* [TEXT SEGMENT]:
===============
[PATCH 1/1] csv: detect end of csv file correctly

Tue Aug 31 22:43:10 BST 2021

Am 31. August 2021 22:18:34 MESZ schrieb Peter Jones <pjones at redhat.com>:
>On Sun, Aug 29, 2021 at 09:12:47PM +0200, Heinrich Schuchardt wrote:
>> Shim produces random failures like
>> 
>>     sbat.c:46:parse_sbat_section() row->n_columns:0 SBAT_SECTION_COLUMNS:6
>>     Could not parse .sbat section data: Invalid Parameter
>> 
>> Adding debug statements shows output like
>> 
>>     csv.c:60:parse_csv_data() sbat[0x0]:
>>     sbat,1,SBAT Version,sbat,1,https://github.com/rhboot/shim/blob/main/SBAT.md
>>     shim,1,UEFI shim,shim,1,https://github.com/rhboot/shim
>> 
>>     csv.c:16:parse_csv_line() line:
>>     sbat,1,SBAT Version,sbat,1,https://github.com/rhboot/shim/blob/main/SBAT.md
>>     csv.c:35:parse_csv_line() n_columns 6
>>     csv.c:16:parse_csv_line() line:
>>     shim,1,UEFI shim,shim,1,https://github.com/rhboot/shim
>>     csv.c:35:parse_csv_line() n_columns 6
>>     csv.c:16:parse_csv_line() line:
>> 
>>     csv.c:35:parse_csv_line() n_columns 0
>>     csv.c:16:parse_csv_line() line:
>> 
>>     csv.c:35:parse_csv_line() n_columns 0
>>     csv.c:16:parse_csv_line() line:
>
>I agree with your patch and with the summary below, but the above could
>use some improvement.  Under what conditions does it fail?  What makes
>you categorize the failures as "random"? 

When rebooting my board it sometimes failed and sometimes not while using the same images.

 What do we need to have in the
>.sbat section to make it fail this way?
===============
* [DATASET EXTRACT]:
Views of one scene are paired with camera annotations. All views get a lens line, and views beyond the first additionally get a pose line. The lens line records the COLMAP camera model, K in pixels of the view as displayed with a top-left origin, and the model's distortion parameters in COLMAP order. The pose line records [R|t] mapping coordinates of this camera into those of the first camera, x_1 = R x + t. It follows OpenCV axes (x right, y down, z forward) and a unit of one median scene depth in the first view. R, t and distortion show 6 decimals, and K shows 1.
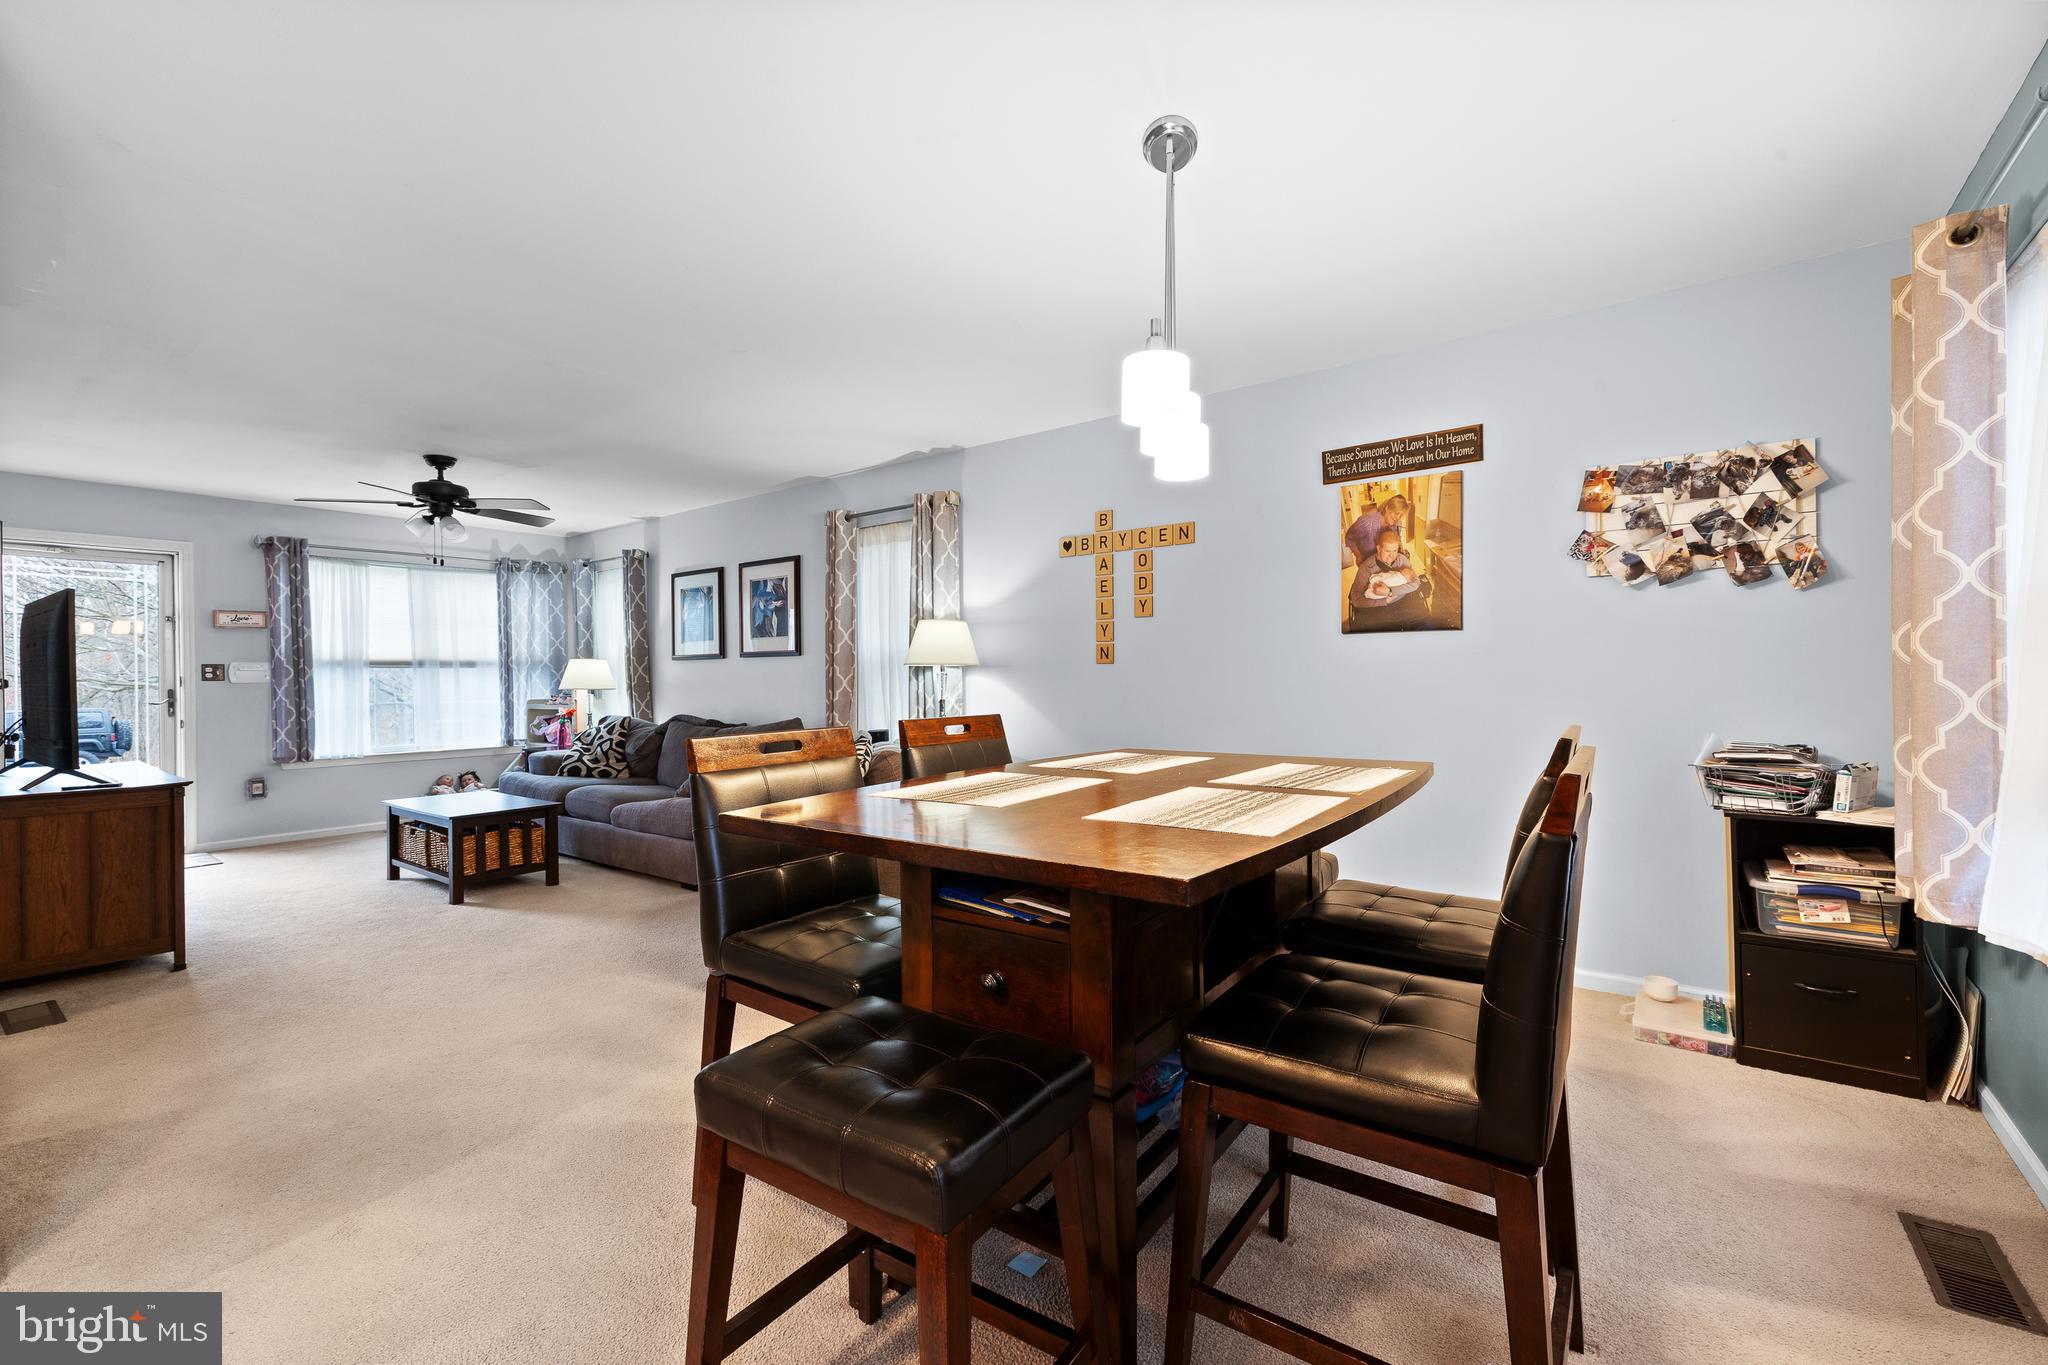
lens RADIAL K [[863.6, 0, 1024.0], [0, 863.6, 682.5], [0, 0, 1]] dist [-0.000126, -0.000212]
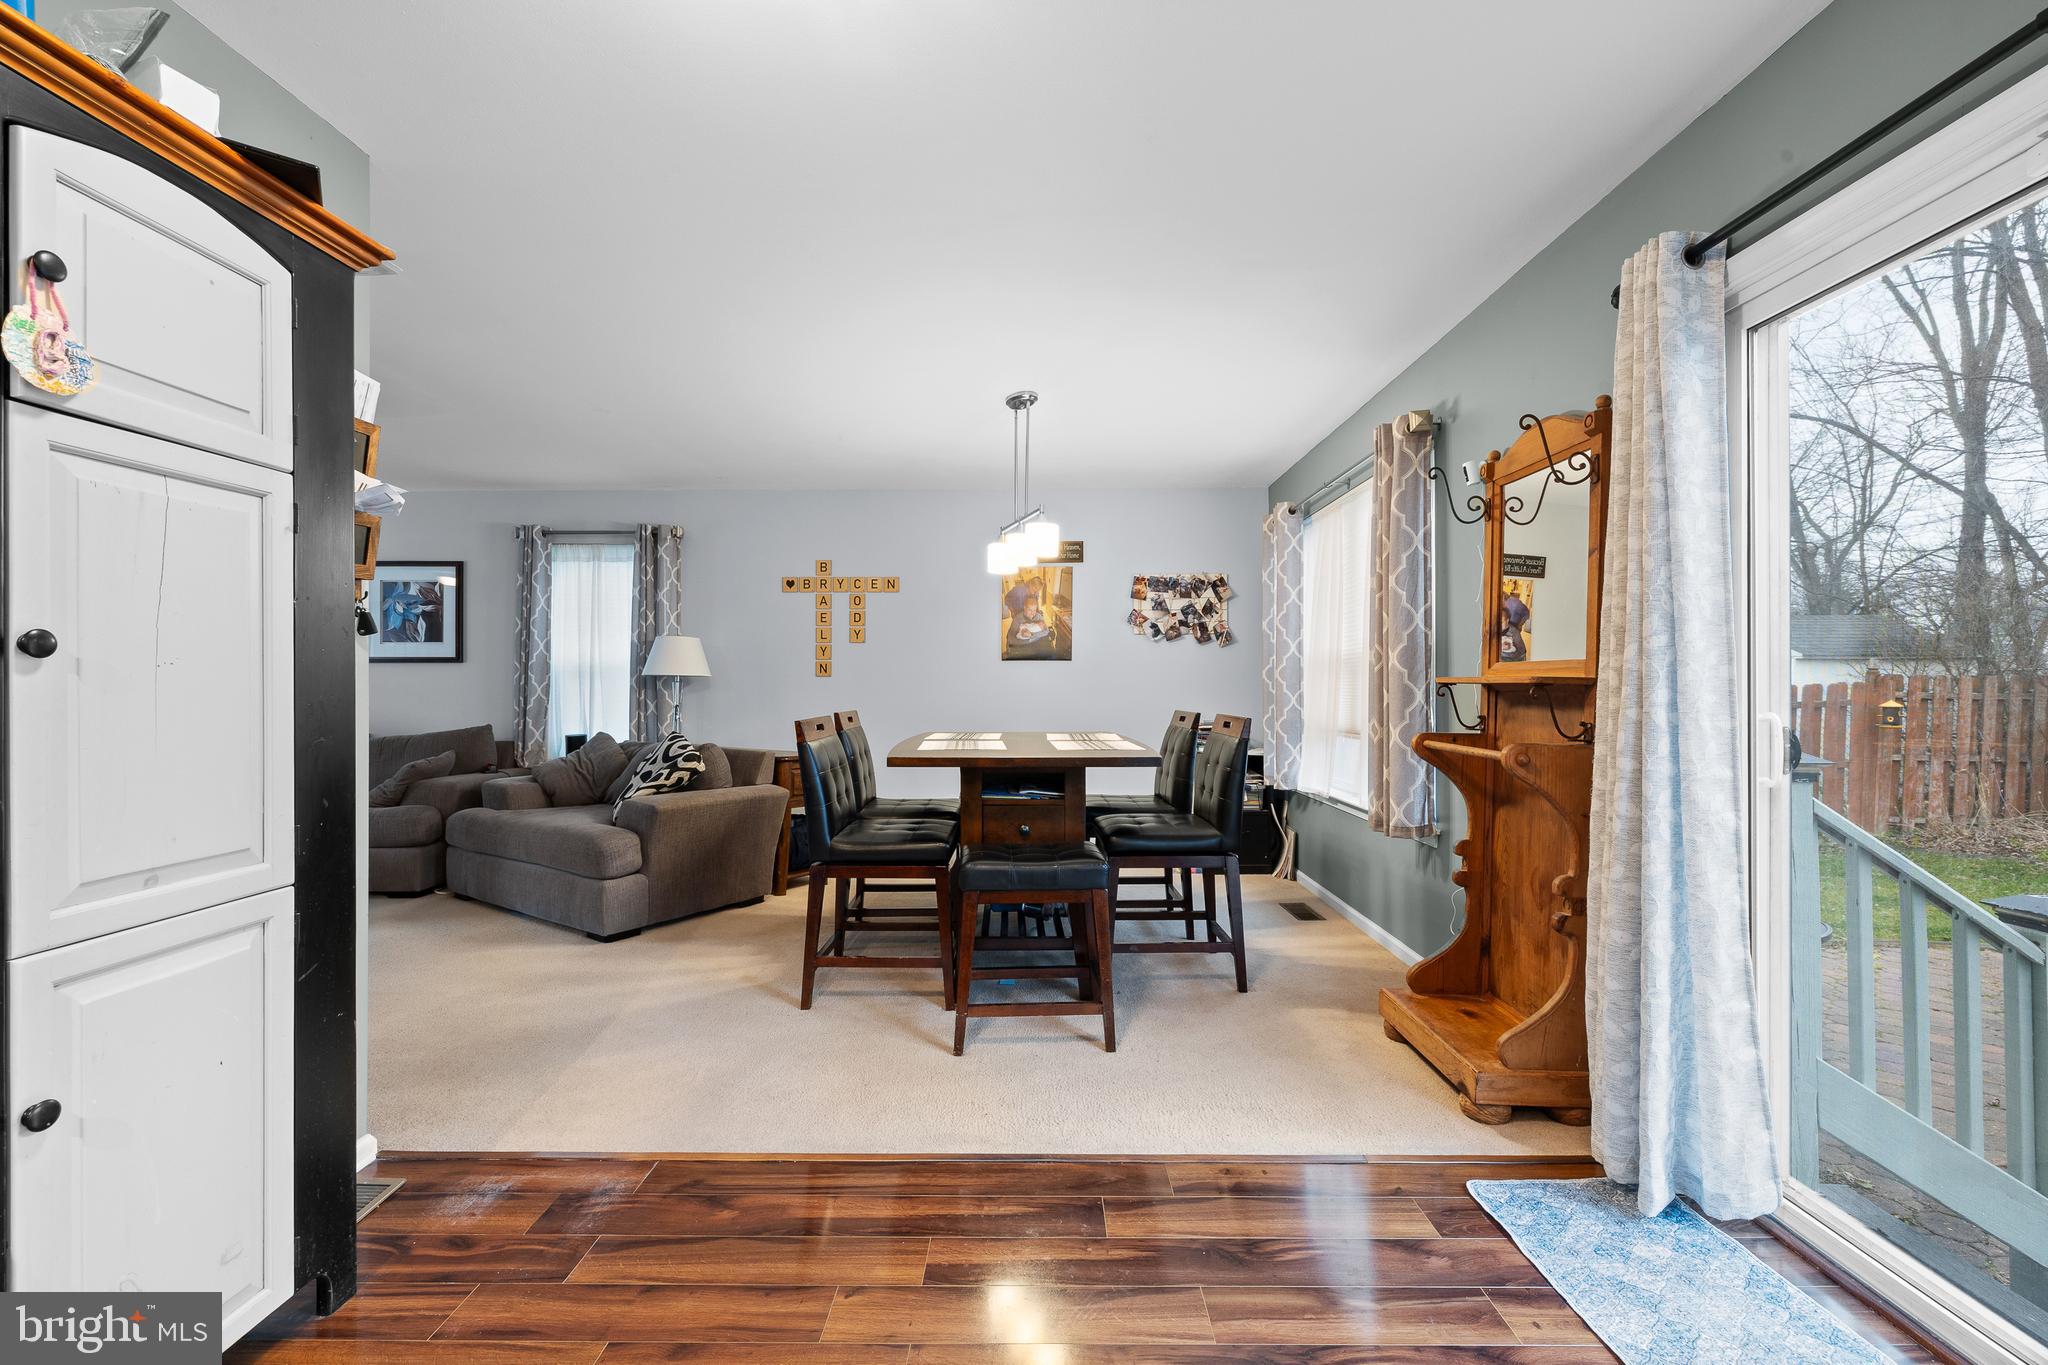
===============
* [EXERCISE 1]: Please substitute "laptop" for "board" in the shim patch thread from "When rebooting my" up to and including "fail this way?", and give that passage again.
* [EXERCISE 2]: In the shim patch thread, what message follows the parse_sbat_section() line in the reported failure?
* [EXERCISE 3]: Extend the shim patch thread past its final line.
The listing is separate material, unrelated to the shim patch thread.

* [REPLY 1]:
When rebooting my laptop it sometimes failed and sometimes not while using the same images.

 What do we need to have in the
>.sbat section to make it fail this way?

* [REPLY 2]: Could not parse .sbat section data: Invalid Parameter

* [REPLY 3]:
It does not depend on the content of .sbat which was always the same but on the undefined content of the memory following the loaded image.

As only 0x0d and 0x0a are recognized as line end and 0x00 is not, a "line" starting with 0x00  may end in nirvana after .sbat wherever 0x0d or 0x0a is hit.

Adding 0x00 to the list of line endings could improve the patch.

 What could we add to test-csv.c
>or test-sbat.c to make it reproduce the and thus verify that it is in
>fact fixed and stays that way?

We need to define an appropriate array of bytes after the CSV file.

Thanks for reviewing.

I will start working on the test cases.

Best regards

Heinrich

>
>> In parse_csv_data() variable 'line' is a pointer with a value between
>> the values of 'data' and 'data_end'.
>> 
>> There is no reason to check that that it is non-zero after assigning it
>> from 'data' as we already check 'data'.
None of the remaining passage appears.